We had a thunderstorm at 4:30 in the morning, I woke to listen for a while smiling when I realized that I didn’t know if the power had gone out or not. Gone are the days when worry about the clocks being disrupted by an interruption in electricity.
Then I wondered, how did we ever allow ourselves to become so fixated by knowing the exact time? There’s a simple answer, we moved from agrarian to industrial society.
Before the industrial revolution time keeping was less important. You worked on your farm or wove your cloth at home, to your own timetable. There were no trains to catch or business meetings to miss. You had a set amount of work to do in a day or a week and you just got on with it. Only with the introduction of factories and factory-like systems did it become important to work the hours rather than doing the tasks.
When I left the work force to stay home with my children, home schooling them, we had little need for watching a clock and began to experiment with avoiding looking for the time.
We realized that if we wanted to wake at a specific time in the morning we simply told ourselves what time we wanted to wake before falling asleep and found we woke up at the proper time. This was a relief for me as I hated being woken by the jarring sounds of an alarm clock.
How exactly does it work to tell ourselves when to wake?
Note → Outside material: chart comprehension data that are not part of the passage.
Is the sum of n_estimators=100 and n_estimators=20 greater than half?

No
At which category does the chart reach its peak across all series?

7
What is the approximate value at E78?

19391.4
I don’t have a definitive answer but came across an interesting piece of research that might be connected.
We soon found it fun to look at the sky and placement of the sun to se if we could tell what time it was. I still do this today. Upon waking in the morning I often take a guess at the time and then check to see how accurate I was. I’m usually pretty close.
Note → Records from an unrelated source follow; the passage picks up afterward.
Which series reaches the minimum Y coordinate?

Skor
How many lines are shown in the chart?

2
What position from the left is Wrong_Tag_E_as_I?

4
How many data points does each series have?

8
I can’t ignore time completely there are appointments that must be kept. My solution has been to eliminate all clocks from my home except the one on my cell phone. On that I will set appointments to notify me a half hour before I need to leave to make the appointment. This strategy keeps me from constantly checking the time but once notified by the scheduler on the phone of the appointment I have plenty of time to finish what I am doing and clean up without being rushed.
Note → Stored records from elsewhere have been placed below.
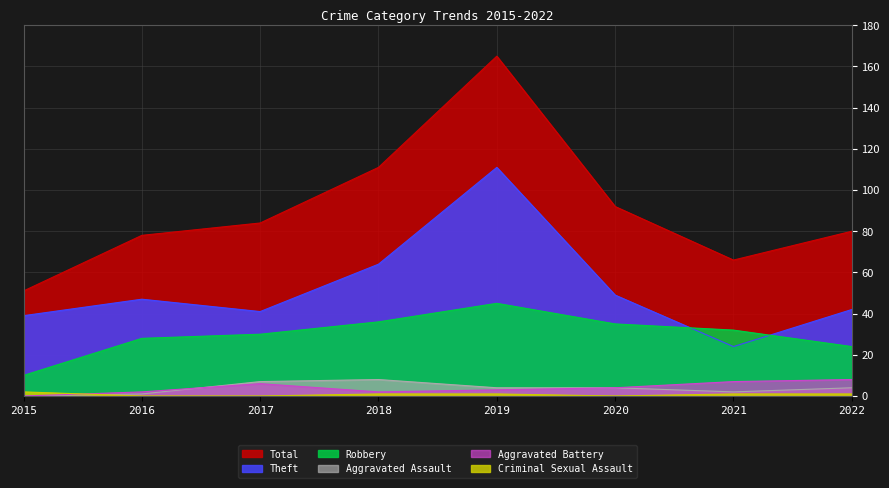

What is the spread (max minus min) of values at 2020?

92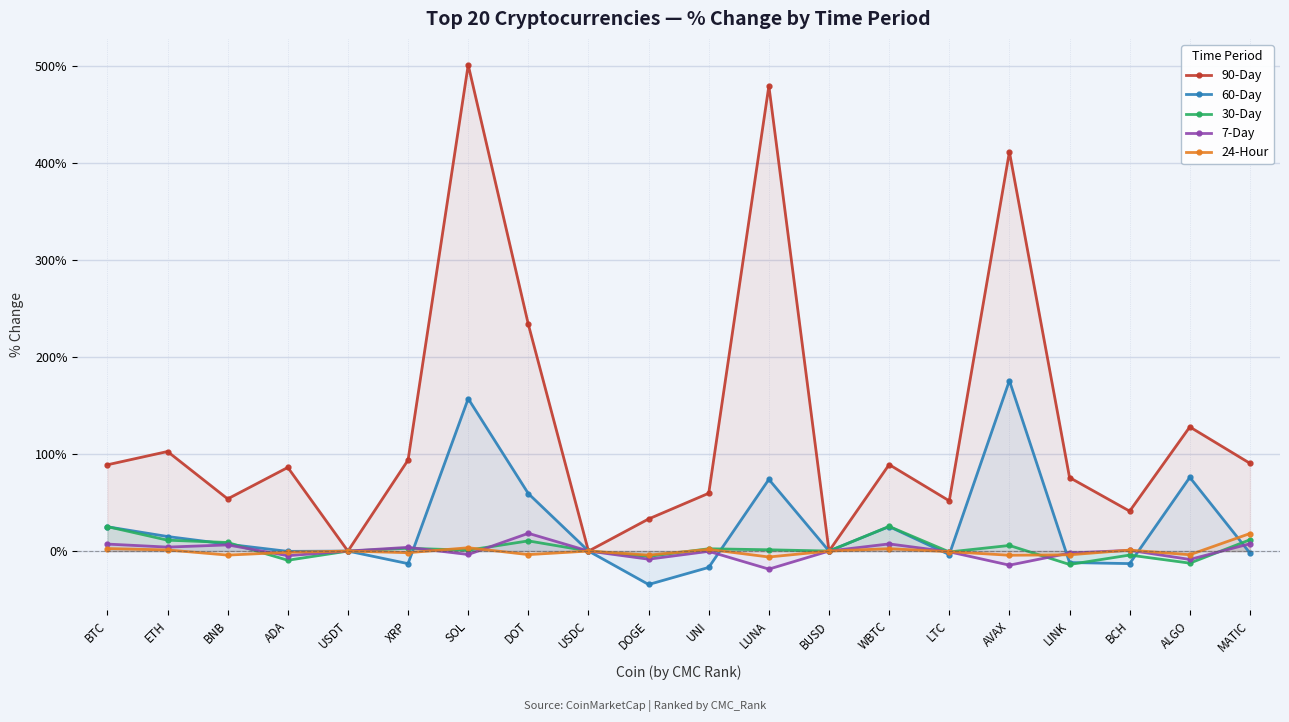

Reading left to right, what are all the values shown in this chart?

90-Day: 88.9	102.6	53.8	86.2	-0.0	93.8	500.9	233.6	-0.0	33.1	59.6	479.2	-0.0	89.1	51.8	411.2	75.8	41.2	127.9	90.4
60-Day: 25.0	15.0	7.1	-0.3	0.0	-12.9	157.0	59.2	0.1	-34.4	-16.8	73.9	0.1	25.3	-3.6	175.6	-11.8	-12.9	76.0	-2.0
30-Day: 25.2	11.2	8.9	-9.4	0.0	2.9	0.9	10.5	0.0	-5.4	2.4	1.4	0.0	25.4	-0.9	5.8	-13.8	-4.1	-12.4	11.7
7-Day: 7.2	4.1	6.4	-4.8	0.0	3.9	-3.5	18.3	0.1	-8.3	-0.3	-18.6	0.0	7.4	-0.8	-14.5	-2.1	0.8	-8.6	7.6
24-Hour: 2.6	1.2	-4.1	-1.3	0.0	-1.7	3.4	-3.6	0.0	-4.1	1.8	-6.1	0.0	2.5	-0.6	-4.3	-3.8	1.0	-3.8	18.1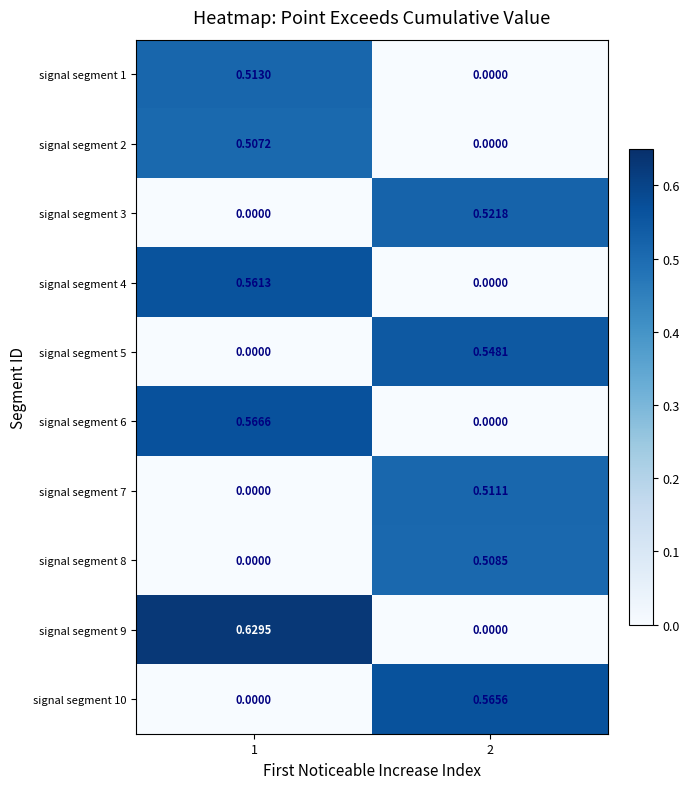

Is the value of signal segment 5 at 1 greater than the value of signal segment 6 at 1?

No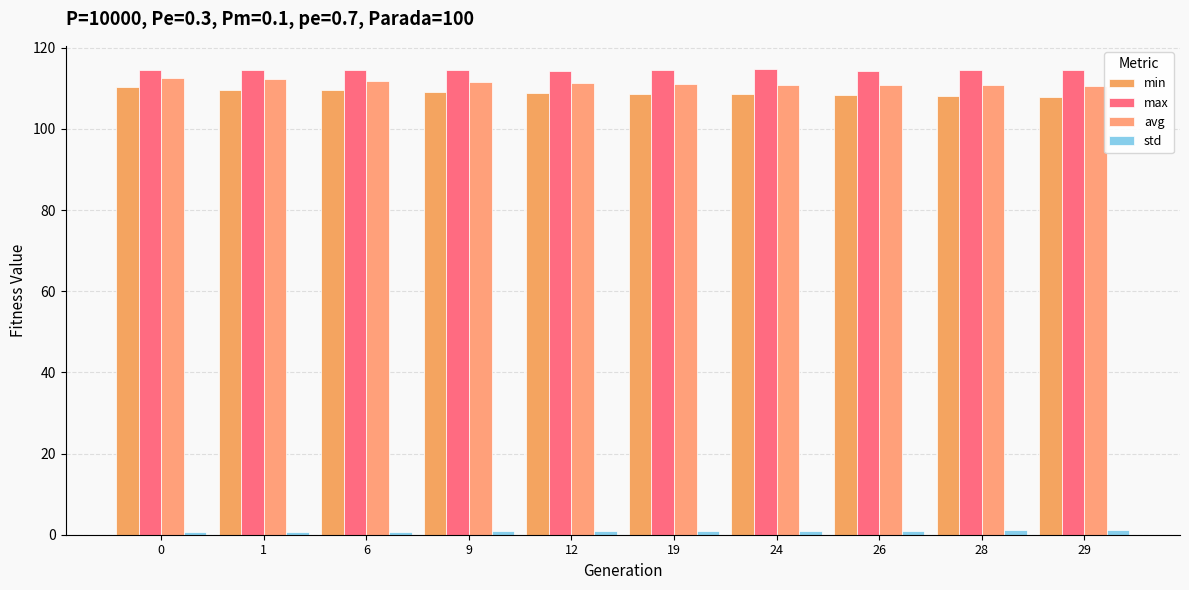

What is the difference between the highest and lowest values at 12?

113.5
Guests to my home have mixed reactions to the absence of clocks. One in particular is jarred so much he pulls his phone out to check the time so often I joke he might as well leave the phone out. The grandchildren love the freedom they feel. They wake when they are ready and sleep when they are tired. We eat when we are hungry not when the clock tells us we are supposed to.
I don’t see the day coming any time soon when we can retire all our clocks but limiting them to specific areas of the home helps us to live more intentionally. Just because appliances or electronics in our homes have clocks doesn’t mean we have to set them and have them as a constant reminder of society’s obsession with time.